Middle school number theory Find at least three numbers that satisfy all three conditions:
(1) there is a remainder of $1$ when the number is divided by $2$;
(2) there is a remainder of $2$ when the number is divided by $3$;
(3) there is a remainder of $3$ when the number is divided by $4$.
Since the LCM($2, 3, 4$) is $12$, all of them can divide $12$ without giving a remainder.
So, $12 - 1=11$ gives 
a remainder of $1$ when divided by $2$,
a remainder of $2$ when divided by $3$,
a remainder of $3$ when divided by $4$.
Similarly $12*2-1=23$
and $12*3-1=35$
How would I explain to middle school students the "pulling out of a hat" of 
first the $LCM-1$,
and secondly the $LCM*(n)-1$ parts?
 A: The simple answer could just be write out the sets; i.e, 
$S_1=\{...,-3,\color{red}{-1},1,3,5,7,9,\color{red}{11},13,15,17,19,21,\color{red}{23},25...\}$
$S_2=\{...,-4,\color{red}{-1},2,5,8,\color{red}{11},14,17,20,\color{red}{23},26,...\}$
$S_3=\{...,-5,\color{red}{-1},3,7,\color{red}{11},15,19,\color{red}{23},27,...\}$.
As noted in the other answer, immediately we see that $-1,11$, and $23$ satisfy the conditions.  From there, we can note that perhaps every $12$th number also satisfies.  Then note that $LCM(2,3,4)=12$.  Finally construct your formula as $LCM\cdot{n}-1$.
I tried not to use any modular arithmetic since they are middle schoolers, so I hope this helps.
$\mathbf{EDIT}$  After thinking about it, the last thing i would do is verify that the number $12n-1$ leaves the appropriate remainders when divided by $2,3,$ and $4$.  Convert $12n-1$ to $12n+11$ for arithmetic's sake and show
$$\frac{12n+11}{2}=6n+5+\frac{1}{2}$$
$$\frac{12n+11}{3}=4n+3+\frac{2}{3}$$
$$\frac{12n+11}{4}=3n+2+\frac{3}{4}$$
A: 
(1) there is a remainder of 1 when the number is divided by 2;
(2) there is a remainder of 2 when the number is divided by 3;
(3) there is a remainder of 3 when the number is divided by 4.

Well, the first condition says that $n=2k+1$, the second one says that $n=3k'+1$ and the third one says that $n=4k''+3$. Note that all of them can be written as $n=mk-1$ for some k, where $m=2,3,4$. Now any number of the form $n=Lq-1$ where $L$ is a common multiple of $2,3,4$ will satisfy all the 3 conditions. Definitely, the least common multiple works, and since it's the least one all other common multiples of these numbers will be a multiple of it. So, any such number can be written as $n=12k-1$.
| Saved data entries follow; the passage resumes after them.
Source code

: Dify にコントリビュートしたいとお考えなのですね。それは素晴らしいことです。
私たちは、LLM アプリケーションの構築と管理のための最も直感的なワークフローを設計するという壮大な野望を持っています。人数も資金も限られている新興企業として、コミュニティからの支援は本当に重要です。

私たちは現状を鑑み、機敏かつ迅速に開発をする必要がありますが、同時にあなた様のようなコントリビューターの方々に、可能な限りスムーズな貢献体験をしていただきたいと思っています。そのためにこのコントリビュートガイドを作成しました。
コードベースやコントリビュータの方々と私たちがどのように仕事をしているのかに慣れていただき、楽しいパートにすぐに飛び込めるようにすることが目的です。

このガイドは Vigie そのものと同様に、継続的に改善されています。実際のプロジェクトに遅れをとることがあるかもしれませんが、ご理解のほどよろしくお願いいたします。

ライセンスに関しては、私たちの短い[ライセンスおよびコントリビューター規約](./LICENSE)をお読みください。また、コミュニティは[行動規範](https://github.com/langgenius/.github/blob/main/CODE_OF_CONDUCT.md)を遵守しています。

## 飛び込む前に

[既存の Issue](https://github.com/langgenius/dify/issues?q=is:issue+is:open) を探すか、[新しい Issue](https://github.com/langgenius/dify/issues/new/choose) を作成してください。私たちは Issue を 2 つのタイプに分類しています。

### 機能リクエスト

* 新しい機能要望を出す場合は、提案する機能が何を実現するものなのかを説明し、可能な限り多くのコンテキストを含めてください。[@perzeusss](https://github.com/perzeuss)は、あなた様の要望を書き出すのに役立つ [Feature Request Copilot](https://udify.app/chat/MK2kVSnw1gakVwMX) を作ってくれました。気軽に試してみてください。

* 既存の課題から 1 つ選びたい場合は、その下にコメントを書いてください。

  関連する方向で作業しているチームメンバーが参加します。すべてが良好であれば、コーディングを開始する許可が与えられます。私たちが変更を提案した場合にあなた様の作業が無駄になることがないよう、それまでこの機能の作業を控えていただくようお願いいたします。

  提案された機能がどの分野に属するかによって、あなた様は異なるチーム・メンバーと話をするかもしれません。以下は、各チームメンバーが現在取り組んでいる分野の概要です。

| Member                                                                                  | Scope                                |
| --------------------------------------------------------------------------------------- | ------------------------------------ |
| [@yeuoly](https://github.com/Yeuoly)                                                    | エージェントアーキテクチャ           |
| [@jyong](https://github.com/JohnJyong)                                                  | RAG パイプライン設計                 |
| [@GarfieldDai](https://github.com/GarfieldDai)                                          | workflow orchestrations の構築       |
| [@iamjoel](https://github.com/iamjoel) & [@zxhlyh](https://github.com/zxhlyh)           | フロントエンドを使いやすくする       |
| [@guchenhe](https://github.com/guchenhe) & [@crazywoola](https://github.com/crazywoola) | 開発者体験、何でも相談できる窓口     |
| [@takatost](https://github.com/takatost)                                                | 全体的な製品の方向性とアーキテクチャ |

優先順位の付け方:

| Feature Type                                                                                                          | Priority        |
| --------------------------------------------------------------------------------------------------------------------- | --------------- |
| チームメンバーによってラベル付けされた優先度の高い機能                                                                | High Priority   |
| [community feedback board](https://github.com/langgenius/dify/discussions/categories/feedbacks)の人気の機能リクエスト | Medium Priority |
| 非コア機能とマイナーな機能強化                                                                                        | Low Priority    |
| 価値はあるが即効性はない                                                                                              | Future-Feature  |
This is how I would explain it to them.
A: First, I'd likely flip these numbers a bit as your remainders are going to be "-1" modulo 2,3, and 4 which is something to note here about how you could get the "-1" magically.
Secondly, note that condition 3 implies condition 1.  If there are going to be an odd remainder if divided by 4 this implies there would be 1 when divided by 2 which could be shown by looking at odd versus even and then dividing up the odds to being either 1 over a multiple of 4 or 1 under a multiple of 4.  In university you could use algebra to show this but at lower grades it may be more important to get the links here.
A: Here’s the explanation that I’d probably use at that level.
Suppose that $n$ is a positive integer satisfying all three conditions. The first condition says that $n+1$ is even; the second says that $n+1$ is a multiple of $3$; and the third says that $n+1$ is a multiple of $4$. Any multiple of $4$ is automatically even, so the first condition is redundant, and we want to choose $n$ so that $n+1$ is a multiple of both $3$ and $4$. The least common multiple of $3$ and $4$ being $12$, this means that we want $n+1$ to be a multiple of $12$. If the concept of least common multiple hasn’t yet been introduced, you can just point out that since $12=3\cdot 4$, any multiple of $12$ is guaranteed to be a multiple of both $3$ and $4$. Either way, it’s now pretty clear that all numbers of the form $12n-1$ work, and it’s almost as easy to see that they’re the only ones that work.